The applied TDM approach combined with pharmacogenetic analysis and comprehensive review of the DDI identified a case of severe imatinib underexposure after several years of concomitant treatment with the interacting drug carbamazepine. With the support of the neurologist, carbamazepine was gradually switched to lacosamide, a non-EIAED drug. Plasma levels of imatinib rose back above the efficacy threshold. Disease progression was confirmed by an increase in plasma ctDNA levels. Unfortunately, the patient’s disease progressed steadily during this time and resulted in death.

Discussion

This case report provides evidence of the potential clinical effectiveness of integrated drug monitoring to support the management of patients chronically treated with a fixed-dose oral anticancer drug such as imatinib. We described the case of a patient with GIST, who was found to be severely underexposed to the drug after IMA treatment failure and the cause was found to be a previously overlooked DDI with carbamazepine.
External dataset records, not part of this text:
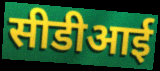
सीडीआई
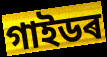
গাইডৰ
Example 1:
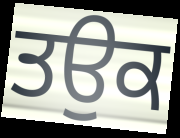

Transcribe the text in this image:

ਤਉਕ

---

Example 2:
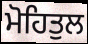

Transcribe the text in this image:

ਮੋਹਿਤੁਲ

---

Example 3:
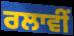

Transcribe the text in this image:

ਰਲਾਵੀਂ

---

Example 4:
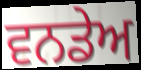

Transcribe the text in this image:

ਵਨਡੇਅ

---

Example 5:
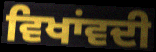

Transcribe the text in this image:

ਵਿਖਾਂਵਦੀ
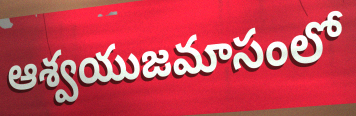
ఆశ్వయుజమాసంలో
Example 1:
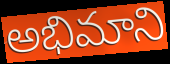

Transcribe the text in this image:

అభిమాని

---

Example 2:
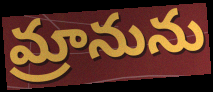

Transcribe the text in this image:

మ్రానును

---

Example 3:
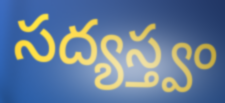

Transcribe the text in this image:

సద్యస్త్వం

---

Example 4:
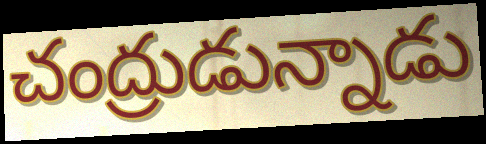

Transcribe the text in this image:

చంద్రుడున్నాడు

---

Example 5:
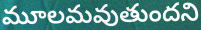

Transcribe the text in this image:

మూలమవుతుందని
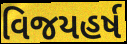
વિજયહર્ષ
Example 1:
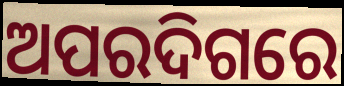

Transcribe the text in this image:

ଅପରଦିଗରେ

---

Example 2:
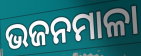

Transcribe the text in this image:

ଭଜନମାଳା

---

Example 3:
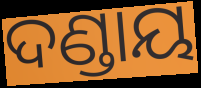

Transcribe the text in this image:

ଦଣ୍ଡାୟ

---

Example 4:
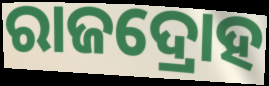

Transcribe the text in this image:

ରାଜଦ୍ରୋହ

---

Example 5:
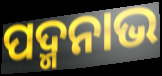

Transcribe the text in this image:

ପଦ୍ମନାଭ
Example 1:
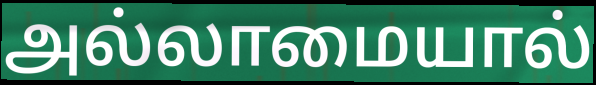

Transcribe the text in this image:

அல்லாமையால்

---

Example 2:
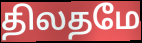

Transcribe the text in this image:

திலதமே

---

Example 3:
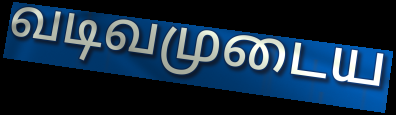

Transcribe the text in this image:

வடிவமுடைய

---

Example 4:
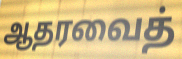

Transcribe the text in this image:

ஆதரவைத்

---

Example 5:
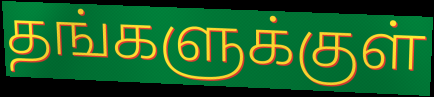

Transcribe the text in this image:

தங்களுக்குள்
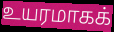
உயரமாகக்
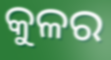
କୁଳର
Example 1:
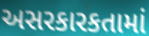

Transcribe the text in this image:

અસરકારકતામાં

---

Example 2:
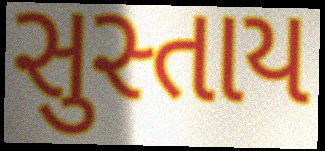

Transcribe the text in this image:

સુસ્તાય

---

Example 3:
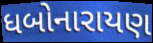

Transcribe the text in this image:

ધબોનારાયણ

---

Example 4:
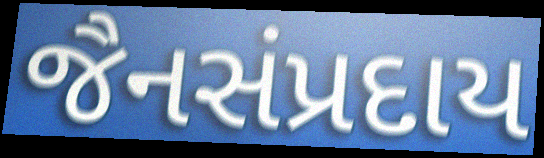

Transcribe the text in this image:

જૈનસંપ્રદાય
As described in detail previously, IMA can interact with a wide range of CYP3A4 and P-gp substrates [11, 16, 17], and the interaction between carbamazepine and IMA is well established. The inducing effect of carbamazepine on CYP3A4 and possibly also on P-gp likely led to a decrease in circulating levels of IMA and thus to treatment inefficacy.

Pursche and colleagues examined the effect of various EIAEDs on the pharmacokinetics of IMA in a cohort of 224 glioblastoma patients. They reported an average trough IMA level of 473 ng/mL in patients taking carbamazepine compared with 1404 ng/mL in patients not taking an antiepileptic drug, and consistent with our observation, the NOR /IMA ratio in patients taking carbamazepine was approximately 50.7% [18].

As in the case reported here, it has been described that about 30% of cancer patients are exposed to potentially dangerous drug combinations [19] and that significant DDIs are more common in patients taking oral anticancer drugs than in patients treated with injectable agents [20, 21]. Improved pharmacologic monitoring that allows early detection of otherwise neglected dangerous interactions has been shown to improve patient safety and quality of life [2]. In addition, interrogation of tumor-derived DNA by liquid biopsy can be a useful tool for monitoring tumor progression in GIST [22]. Although this approach is already recommended in international guidelines for monitoring other solid tumors such as colorectal or lung cancer, it is not yet a routine practice in GIST patients. Although the two cKIT mutations detected in this case report have never been associated with IMA resistance and are unlikely to lead to disease progression, a liquid biopsy approach could be considered to noninvasively detect the onset of disease progression even in GIST.

Conclusion

Chronic daily oral administration of cancer therapies, while offering undeniable advantages in terms of flexibility and convenience of (self-)administration, also presents new challenges, including potentially overlooked DID issues. We reported here evidence of a real-world, clinically relevant case of DDI between IMA and carbamazepine using TDM. The lesson from this experience is that early pharmacological counselling based on TDM, pharmacogenetics, DDI analysis, and ctDNA monitoring can be a useful tool to identify potentially dangerous situations that need prompt treatment with therapeutic adjustments.